Stored data
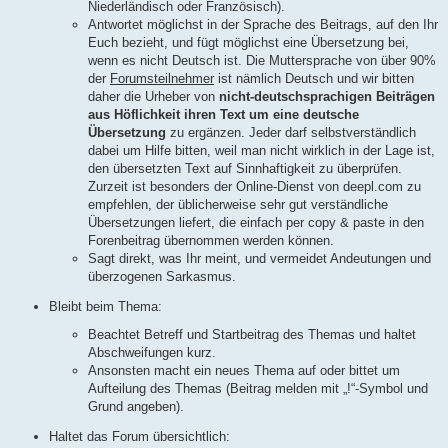
Niederländisch oder Französisch).
Antwortet möglichst in der Sprache des Beitrags, auf den Ihr
Euch bezieht, und fügt möglichst eine Übersetzung bei,
wenn es nicht Deutsch ist. Die Muttersprache von über 90%
der
Forumsteilnehmer
ist nämlich Deutsch und wir bitten
daher die Urheber von
nicht-deutschsprachigen Beiträgen
aus Höflichkeit ihren Text um eine deutsche
Übersetzung
zu ergänzen. Jeder darf selbstverständlich
dabei um Hilfe bitten, weil man nicht wirklich in der Lage ist,
den übersetzten Text auf Sinnhaftigkeit zu überprüfen.
Zurzeit ist besonders der Online-Dienst von deepl.com zu
empfehlen, der üblicherweise sehr gut verständliche
Übersetzungen liefert, die einfach per copy & paste in den
Forenbeitrag übernommen werden können.
Sagt direkt, was Ihr meint, und vermeidet Andeutungen und
überzogenen Sarkasmus.
Bleibt beim Thema:
Beachtet Betreff und Startbeitrag des Themas und haltet
Abschweifungen kurz.
Ansonsten macht ein neues Thema auf oder bittet um
Aufteilung des Themas (Beitrag melden mit „!“-Symbol und
Grund angeben).
Haltet das Forum übersichtlich:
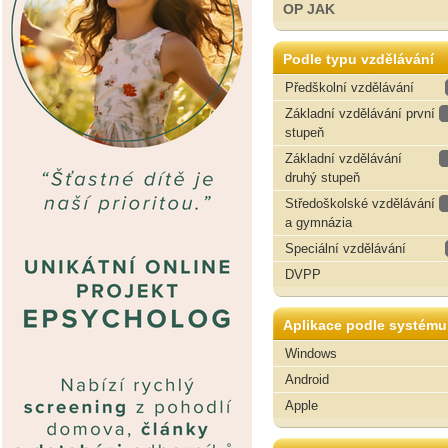
OP JAK
Podle typu vzdělávání
Předškolní vzdělávání
Základní vzdělávání první
stupeň
Základní vzdělávání
druhý stupeň
Středoškolské vzdělávání
a gymnázia
Speciální vzdělávání
DVPP
Aplikace podle systému
Windows
Android
Apple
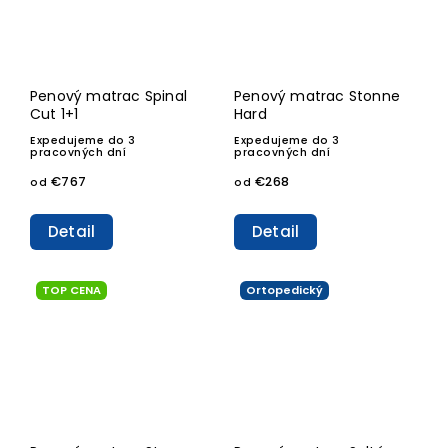
Penový matrac Spinal
Penový matrac Stonne
Cut 1+1
Hard
Expedujeme do 3
Expedujeme do 3
pracovných dní
pracovných dní
€767
€268
od
od
Detail
Detail
TOP CENA
Ortopedický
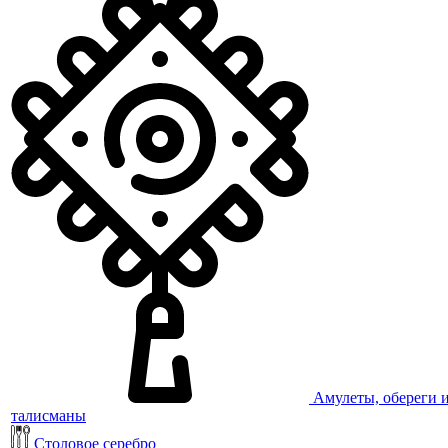
Амулеты, обереги 
талисманы
Столовое серебро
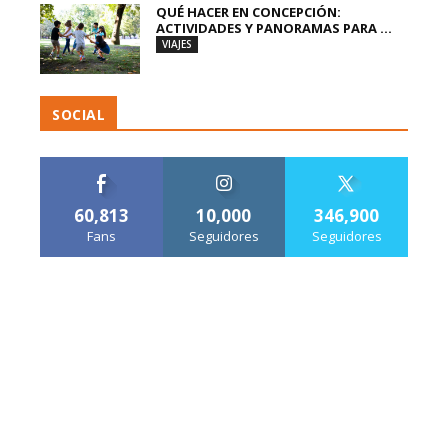
QUÉ HACER EN CONCEPCIÓN:
ACTIVIDADES Y PANORAMAS PARA ...
VIAJES
SOCIAL
60,813
10,000
346,900
Fans
Seguidores
Seguidores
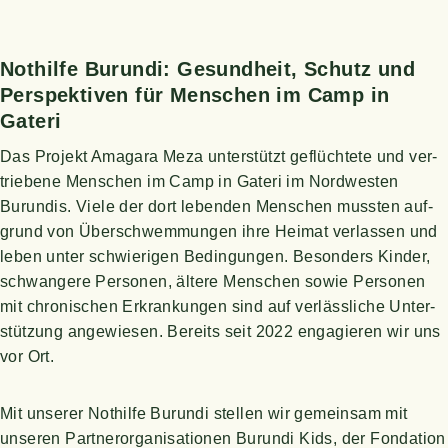
Not­hil­fe Burun­di:
Gesund­heit, Schutz und
Per­spek­ti­ven für Men­schen im Camp in
Gateri
Das Pro­jekt Ama­ga­ra Meza unter­stützt geflüch­te­te und ver­
trie­be­ne Men­schen im Camp in Gate­ri im Nord­wes­ten
Burun­dis. Vie­le der dort leben­den Men­schen muss­ten auf­
grund von Über­schwem­mun­gen ihre Hei­mat ver­las­sen und
leben unter schwie­ri­gen Bedin­gun­gen. Beson­ders Kin­der,
schwan­ge­re Per­so­nen, älte­re Men­schen sowie Per­so­nen
mit chro­ni­schen Erkran­kun­gen sind auf ver­läss­li­che Unter­
stüt­zung ange­wie­sen. Bereits seit 2022 enga­gie­ren wir uns
vor Ort.
Mit unse­rer Not­hil­fe Burun­di stel­len wir gemein­sam mit
unse­ren Part­ner­or­ga­ni­sa­tio­nen Burun­di Kids, der Fon­da­ti­on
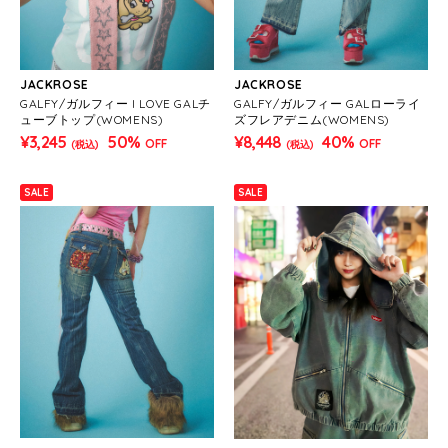
JACKROSE
JACKROSE
GALFY/ガルフィー I LOVE GALチ
GALFY/ガルフィー GALローライ
ューブトップ(WOMENS)
ズフレアデニム(WOMENS)
¥3,245
50%
¥8,448
40%
OFF
OFF
(税込)
(税込)
SALE
SALE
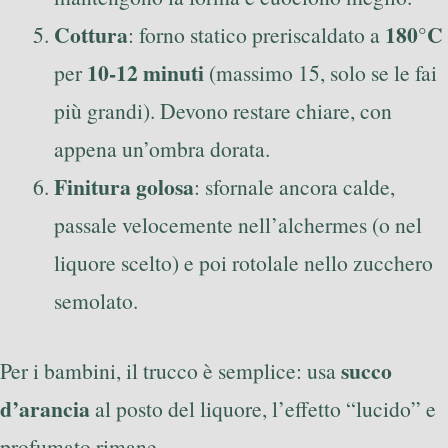
Cottura
180°C
: forno statico preriscaldato a
10-12 minuti
per
(massimo 15, solo se le fai
più grandi). Devono restare chiare, con
appena un’ombra dorata.
Finitura golosa
: sfornale ancora calde,
passale velocemente nell’alchermes (o nel
liquore scelto) e poi rotolale nello zucchero
semolato.
succo
Per i bambini, il trucco è semplice: usa
d’arancia
al posto del liquore, l’effetto “lucido” e
profumato rimane.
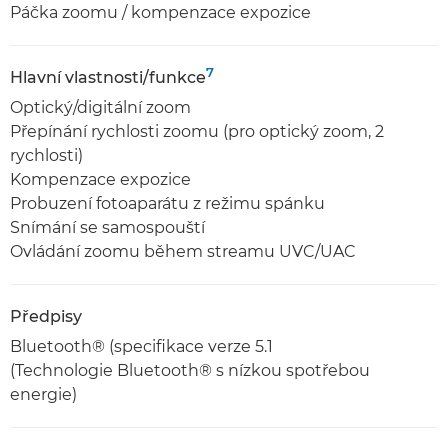
Páčka zoomu / kompenzace expozice
7
Hlavní vlastnosti/funkce
Optický/digitální zoom
Přepínání rychlosti zoomu (pro optický zoom, 2
rychlosti)
Kompenzace expozice
Probuzení fotoaparátu z režimu spánku
Snímání se samospouští
Ovládání zoomu během streamu UVC/UAC
Předpisy
Bluetooth® (specifikace verze 5.1
(Technologie Bluetooth® s nízkou spotřebou
energie)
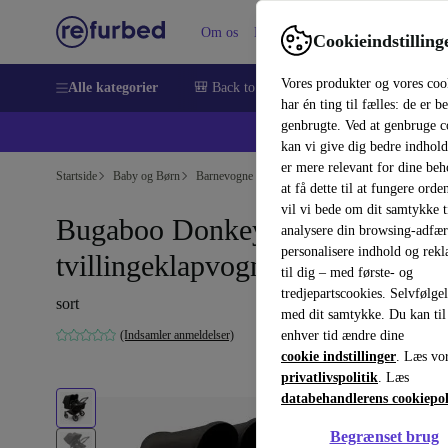
Om os
Hjælp
Cookieindstilling
Vores produkter og vores coo
Alle kategorier
🎒 Back to school
Smartphones
Bærbar
har én ting til fælles: de er b
genbrugte. Ved at genbruge c
💻 Ekst
kan vi give dig bedre indhold
er mere relevant for dine be
Startside
Baby og Børn
Barnevogne & Klapvogne
Barnevogne
at få dette til at fungere orden
vil vi bede om dit samtykke ti
Bugaboo Donkey 5
analysere din browsing-adfæ
personalisere indhold og rek
tvillingeklapvogn
til dig – med første- og
tredjepartscookies. Selvfølge
sort
med dit samtykke. Du kan til
(Indsamler anmeldelser)
enhver tid ændre dine
cookie indstillinger
. Læs vo
privatlivspolitik
. Læs
databehandlerens cookiepol
Begrænset brug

* [WHAT THIS TASK INVOLVES] In the copy, include every line of the records exactly and none of the images.

* [EXERCISE ANSWER]
Niederländisch oder Französisch).
Antwortet möglichst in der Sprache des Beitrags, auf den Ihr
Euch bezieht, und fügt möglichst eine Übersetzung bei,
wenn es nicht Deutsch ist. Die Muttersprache von über 90%
der
Forumsteilnehmer
ist nämlich Deutsch und wir bitten
daher die Urheber von
nicht-deutschsprachigen Beiträgen
aus Höflichkeit ihren Text um eine deutsche
Übersetzung
zu ergänzen. Jeder darf selbstverständlich
dabei um Hilfe bitten, weil man nicht wirklich in der Lage ist,
den übersetzten Text auf Sinnhaftigkeit zu überprüfen.
Zurzeit ist besonders der Online-Dienst von deepl.com zu
empfehlen, der üblicherweise sehr gut verständliche
Übersetzungen liefert, die einfach per copy & paste in den
Forenbeitrag übernommen werden können.
Sagt direkt, was Ihr meint, und vermeidet Andeutungen und
überzogenen Sarkasmus.
Bleibt beim Thema:
Beachtet Betreff und Startbeitrag des Themas und haltet
Abschweifungen kurz.
Ansonsten macht ein neues Thema auf oder bittet um
Aufteilung des Themas (Beitrag melden mit „!“-Symbol und
Grund angeben).
Haltet das Forum übersichtlich:
OP JAK
Podle typu vzdělávání
Předškolní vzdělávání
Základní vzdělávání první
stupeň
Základní vzdělávání
druhý stupeň
Středoškolské vzdělávání
a gymnázia
Speciální vzdělávání
DVPP
Aplikace podle systému
Windows
Android
Apple
Penový matrac Spinal
Penový matrac Stonne
Cut 1+1
Hard
Expedujeme do 3
Expedujeme do 3
pracovných dní
pracovných dní
€767
€268
od
od
Detail
Detail
TOP CENA
Ortopedický
Амулеты, обереги 
талисманы
Столовое серебро
QUÉ HACER EN CONCEPCIÓN:
ACTIVIDADES Y PANORAMAS PARA ...
VIAJES
SOCIAL
60,813
10,000
346,900
Fans
Seguidores
Seguidores
Not­hil­fe Burun­di:
Gesund­heit, Schutz und
Per­spek­ti­ven für Men­schen im Camp in
Gateri
Das Pro­jekt Ama­ga­ra Meza unter­stützt geflüch­te­te und ver­
trie­be­ne Men­schen im Camp in Gate­ri im Nord­wes­ten
Burun­dis. Vie­le der dort leben­den Men­schen muss­ten auf­
grund von Über­schwem­mun­gen ihre Hei­mat ver­las­sen und
leben unter schwie­ri­gen Bedin­gun­gen. Beson­ders Kin­der,
schwan­ge­re Per­so­nen, älte­re Men­schen sowie Per­so­nen
mit chro­ni­schen Erkran­kun­gen sind auf ver­läss­li­che Unter­
stüt­zung ange­wie­sen. Bereits seit 2022 enga­gie­ren wir uns
vor Ort.
Mit unse­rer Not­hil­fe Burun­di stel­len wir gemein­sam mit
unse­ren Part­ner­or­ga­ni­sa­tio­nen Burun­di Kids, der Fon­da­ti­on
JACKROSE
JACKROSE
GALFY/ガルフィー I LOVE GALチ
GALFY/ガルフィー GALローライ
ューブトップ(WOMENS)
ズフレアデニム(WOMENS)
¥3,245
50%
¥8,448
40%
OFF
OFF
(税込)
(税込)
SALE
SALE
Cottura
180°C
: forno statico preriscaldato a
10-12 minuti
per
(massimo 15, solo se le fai
più grandi). Devono restare chiare, con
appena un’ombra dorata.
Finitura golosa
: sfornale ancora calde,
passale velocemente nell’alchermes (o nel
liquore scelto) e poi rotolale nello zucchero
semolato.
succo
Per i bambini, il trucco è semplice: usa
d’arancia
al posto del liquore, l’effetto “lucido” e
profumato rimane.
Páčka zoomu / kompenzace expozice
7
Hlavní vlastnosti/funkce
Optický/digitální zoom
Přepínání rychlosti zoomu (pro optický zoom, 2
rychlosti)
Kompenzace expozice
Probuzení fotoaparátu z režimu spánku
Snímání se samospouští
Ovládání zoomu během streamu UVC/UAC
Předpisy
Bluetooth® (specifikace verze 5.1
(Technologie Bluetooth® s nízkou spotřebou
energie)
Om os
Hjælp
Cookieindstilling
Vores produkter og vores coo
Alle kategorier
🎒 Back to school
Smartphones
Bærbar
har én ting til fælles: de er b
genbrugte. Ved at genbruge c
💻 Ekst
kan vi give dig bedre indhold
er mere relevant for dine be
Startside
Baby og Børn
Barnevogne & Klapvogne
Barnevogne
at få dette til at fungere orden
vil vi bede om dit samtykke ti
Bugaboo Donkey 5
analysere din browsing-adfæ
personalisere indhold og rek
tvillingeklapvogn
til dig – med første- og
tredjepartscookies. Selvfølge
sort
med dit samtykke. Du kan til
(Indsamler anmeldelser)
enhver tid ændre dine
cookie indstillinger
. Læs vo
privatlivspolitik
. Læs
databehandlerens cookiepol
Begrænset brug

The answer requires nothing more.